It's the largest anti-trust investigation in Federal Government history and it could have cost you money.
The Justice Department Thursday announced that its filing charged against several companies and individuals, accused of conspiring to fix the prices of certain auto parts.
Honda, Toyota, Mazda, Chrysler, Ford and General Motors are some of the companies allegedly victimized.
The Justice Department says conspirators targeted more than 30 different products from windshield wipers, to bearings, compressors, and alternators.
Attorney General Eric Holder says the scheme lasted several years and impacted more than 5 billion dollars in auto parts sold in the u-s as well as more than 25 million cars.
"As a result of these conspiracies Americans paid more for their car," said Holder.
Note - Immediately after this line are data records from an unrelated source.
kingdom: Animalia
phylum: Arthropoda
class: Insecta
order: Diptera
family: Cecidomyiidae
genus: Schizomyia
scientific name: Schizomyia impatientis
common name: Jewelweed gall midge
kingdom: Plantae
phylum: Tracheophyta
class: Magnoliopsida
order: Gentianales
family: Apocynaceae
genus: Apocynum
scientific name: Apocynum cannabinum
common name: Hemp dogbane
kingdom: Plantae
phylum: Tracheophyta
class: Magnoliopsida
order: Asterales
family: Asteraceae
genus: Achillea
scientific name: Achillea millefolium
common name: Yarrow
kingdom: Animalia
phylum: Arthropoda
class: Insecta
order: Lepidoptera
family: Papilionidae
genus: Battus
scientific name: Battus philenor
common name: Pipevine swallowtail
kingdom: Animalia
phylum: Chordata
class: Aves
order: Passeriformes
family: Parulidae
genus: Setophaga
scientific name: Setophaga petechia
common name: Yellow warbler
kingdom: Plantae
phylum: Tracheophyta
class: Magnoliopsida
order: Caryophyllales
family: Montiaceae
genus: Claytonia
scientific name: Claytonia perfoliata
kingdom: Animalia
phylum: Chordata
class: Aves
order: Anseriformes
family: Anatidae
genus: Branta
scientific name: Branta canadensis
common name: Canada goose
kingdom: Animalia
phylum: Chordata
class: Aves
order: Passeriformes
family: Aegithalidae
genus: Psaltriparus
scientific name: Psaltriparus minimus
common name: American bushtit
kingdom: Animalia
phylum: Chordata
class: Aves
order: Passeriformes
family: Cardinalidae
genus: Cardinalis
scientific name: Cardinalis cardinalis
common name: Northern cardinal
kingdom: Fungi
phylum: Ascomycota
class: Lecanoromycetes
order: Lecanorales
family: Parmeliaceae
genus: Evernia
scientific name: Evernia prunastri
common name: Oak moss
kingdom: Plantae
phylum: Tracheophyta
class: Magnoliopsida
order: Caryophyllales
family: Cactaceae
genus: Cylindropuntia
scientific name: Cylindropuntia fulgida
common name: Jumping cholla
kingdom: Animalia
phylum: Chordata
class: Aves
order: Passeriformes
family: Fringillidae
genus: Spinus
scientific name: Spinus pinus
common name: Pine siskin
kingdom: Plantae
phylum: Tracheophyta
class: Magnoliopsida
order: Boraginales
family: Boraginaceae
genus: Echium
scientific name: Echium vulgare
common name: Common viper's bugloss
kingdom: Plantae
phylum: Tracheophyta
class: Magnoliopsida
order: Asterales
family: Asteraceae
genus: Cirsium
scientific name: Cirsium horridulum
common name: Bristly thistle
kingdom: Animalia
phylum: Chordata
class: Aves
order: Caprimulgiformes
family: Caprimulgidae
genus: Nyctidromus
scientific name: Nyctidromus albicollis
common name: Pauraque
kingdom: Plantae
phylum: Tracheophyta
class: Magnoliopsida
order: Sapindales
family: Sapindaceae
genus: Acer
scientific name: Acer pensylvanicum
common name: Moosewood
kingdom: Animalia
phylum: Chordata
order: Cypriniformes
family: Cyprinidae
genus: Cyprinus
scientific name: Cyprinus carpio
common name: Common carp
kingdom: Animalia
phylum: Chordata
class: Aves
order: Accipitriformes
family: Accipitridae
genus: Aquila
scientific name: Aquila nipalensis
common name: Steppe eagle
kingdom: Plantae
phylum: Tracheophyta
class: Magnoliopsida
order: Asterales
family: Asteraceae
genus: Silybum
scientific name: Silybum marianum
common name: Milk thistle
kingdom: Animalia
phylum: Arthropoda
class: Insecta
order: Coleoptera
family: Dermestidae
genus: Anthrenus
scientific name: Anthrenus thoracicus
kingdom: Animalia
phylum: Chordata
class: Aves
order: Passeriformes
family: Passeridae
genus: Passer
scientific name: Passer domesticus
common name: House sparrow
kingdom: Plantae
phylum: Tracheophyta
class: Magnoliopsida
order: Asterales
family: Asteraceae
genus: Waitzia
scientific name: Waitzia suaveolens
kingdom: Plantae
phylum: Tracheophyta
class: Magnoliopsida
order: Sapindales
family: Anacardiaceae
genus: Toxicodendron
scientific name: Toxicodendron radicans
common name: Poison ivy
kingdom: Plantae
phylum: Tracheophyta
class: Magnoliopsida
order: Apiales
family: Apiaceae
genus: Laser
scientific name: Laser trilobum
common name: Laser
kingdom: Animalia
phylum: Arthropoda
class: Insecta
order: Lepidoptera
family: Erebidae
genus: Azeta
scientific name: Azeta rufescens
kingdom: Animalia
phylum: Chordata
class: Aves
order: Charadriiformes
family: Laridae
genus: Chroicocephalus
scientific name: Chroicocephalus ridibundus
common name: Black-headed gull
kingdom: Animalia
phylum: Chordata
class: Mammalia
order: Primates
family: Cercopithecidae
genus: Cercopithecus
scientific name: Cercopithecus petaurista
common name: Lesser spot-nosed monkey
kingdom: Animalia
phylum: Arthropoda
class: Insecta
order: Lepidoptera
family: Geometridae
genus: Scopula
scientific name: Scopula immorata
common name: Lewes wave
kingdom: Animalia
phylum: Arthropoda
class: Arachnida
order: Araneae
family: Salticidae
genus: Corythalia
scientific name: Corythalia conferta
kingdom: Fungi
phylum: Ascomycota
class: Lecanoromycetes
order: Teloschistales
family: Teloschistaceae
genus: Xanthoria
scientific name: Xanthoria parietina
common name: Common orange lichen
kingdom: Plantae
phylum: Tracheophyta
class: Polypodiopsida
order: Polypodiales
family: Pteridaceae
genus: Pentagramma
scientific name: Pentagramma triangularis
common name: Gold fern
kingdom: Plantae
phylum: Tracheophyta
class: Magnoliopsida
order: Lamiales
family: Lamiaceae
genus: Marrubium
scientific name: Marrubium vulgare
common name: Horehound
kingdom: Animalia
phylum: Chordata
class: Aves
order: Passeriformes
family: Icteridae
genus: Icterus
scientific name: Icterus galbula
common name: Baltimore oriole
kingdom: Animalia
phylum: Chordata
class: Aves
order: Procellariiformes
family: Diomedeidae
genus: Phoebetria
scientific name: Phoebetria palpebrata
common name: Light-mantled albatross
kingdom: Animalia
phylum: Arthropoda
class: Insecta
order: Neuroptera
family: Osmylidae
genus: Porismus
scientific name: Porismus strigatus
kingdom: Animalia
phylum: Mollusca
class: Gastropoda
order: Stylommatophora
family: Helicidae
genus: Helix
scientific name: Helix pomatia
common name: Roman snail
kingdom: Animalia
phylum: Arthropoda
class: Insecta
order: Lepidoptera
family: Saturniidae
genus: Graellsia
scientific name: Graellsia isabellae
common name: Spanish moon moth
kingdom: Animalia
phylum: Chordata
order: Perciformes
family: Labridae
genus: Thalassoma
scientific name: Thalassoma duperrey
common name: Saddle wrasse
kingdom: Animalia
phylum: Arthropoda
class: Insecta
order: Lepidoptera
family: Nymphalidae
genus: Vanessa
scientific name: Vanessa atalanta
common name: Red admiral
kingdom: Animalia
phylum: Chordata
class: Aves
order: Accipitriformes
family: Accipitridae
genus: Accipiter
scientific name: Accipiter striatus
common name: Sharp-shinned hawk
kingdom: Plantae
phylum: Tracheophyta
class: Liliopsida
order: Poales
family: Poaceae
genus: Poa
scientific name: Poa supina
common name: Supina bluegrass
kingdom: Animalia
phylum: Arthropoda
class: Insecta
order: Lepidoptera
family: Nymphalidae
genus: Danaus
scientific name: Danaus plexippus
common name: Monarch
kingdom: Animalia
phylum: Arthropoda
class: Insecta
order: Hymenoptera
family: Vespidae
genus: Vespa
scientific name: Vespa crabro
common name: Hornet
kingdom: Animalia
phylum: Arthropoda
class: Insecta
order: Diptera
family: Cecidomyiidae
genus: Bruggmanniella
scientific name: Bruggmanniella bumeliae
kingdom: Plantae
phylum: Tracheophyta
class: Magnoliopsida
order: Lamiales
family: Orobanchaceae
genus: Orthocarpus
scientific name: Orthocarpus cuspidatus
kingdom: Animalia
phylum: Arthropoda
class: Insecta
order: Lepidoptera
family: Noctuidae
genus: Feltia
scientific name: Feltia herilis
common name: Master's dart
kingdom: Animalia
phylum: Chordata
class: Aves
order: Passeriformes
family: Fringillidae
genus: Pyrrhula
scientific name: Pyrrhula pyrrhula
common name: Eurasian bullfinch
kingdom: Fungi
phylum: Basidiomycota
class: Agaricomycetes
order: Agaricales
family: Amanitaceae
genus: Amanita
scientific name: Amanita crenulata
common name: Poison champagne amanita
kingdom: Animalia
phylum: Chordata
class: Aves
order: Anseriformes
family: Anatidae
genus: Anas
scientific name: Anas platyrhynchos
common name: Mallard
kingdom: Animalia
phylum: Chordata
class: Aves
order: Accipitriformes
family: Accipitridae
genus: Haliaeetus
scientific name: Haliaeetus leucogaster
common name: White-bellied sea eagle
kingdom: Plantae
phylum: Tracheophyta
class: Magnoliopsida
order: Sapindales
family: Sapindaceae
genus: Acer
The Justice Department says nine Japanese based companies and two individuals have agreed to plead guilty to conspiracy charges and pay more than 740 million dollars in fines.
One of the 11 complaints filed Thursday accused a former executive of rigging bids, quote "...to fix, stabilize and maintain the prices of seat-belts"
"We will continue to check under every hood and kick every tire to make sure we put an end to this illegal conduct," Holder said.
How much these schemes impact individual vehicle prices is hard to determine.
"It does cut down on competition it does ultimately hurt the bottom line," said Phil LeBeau who covers the automotive industry for CNBC.
To date, 20 companies and 21 executives have been charged in this on-going conspiracy investigation.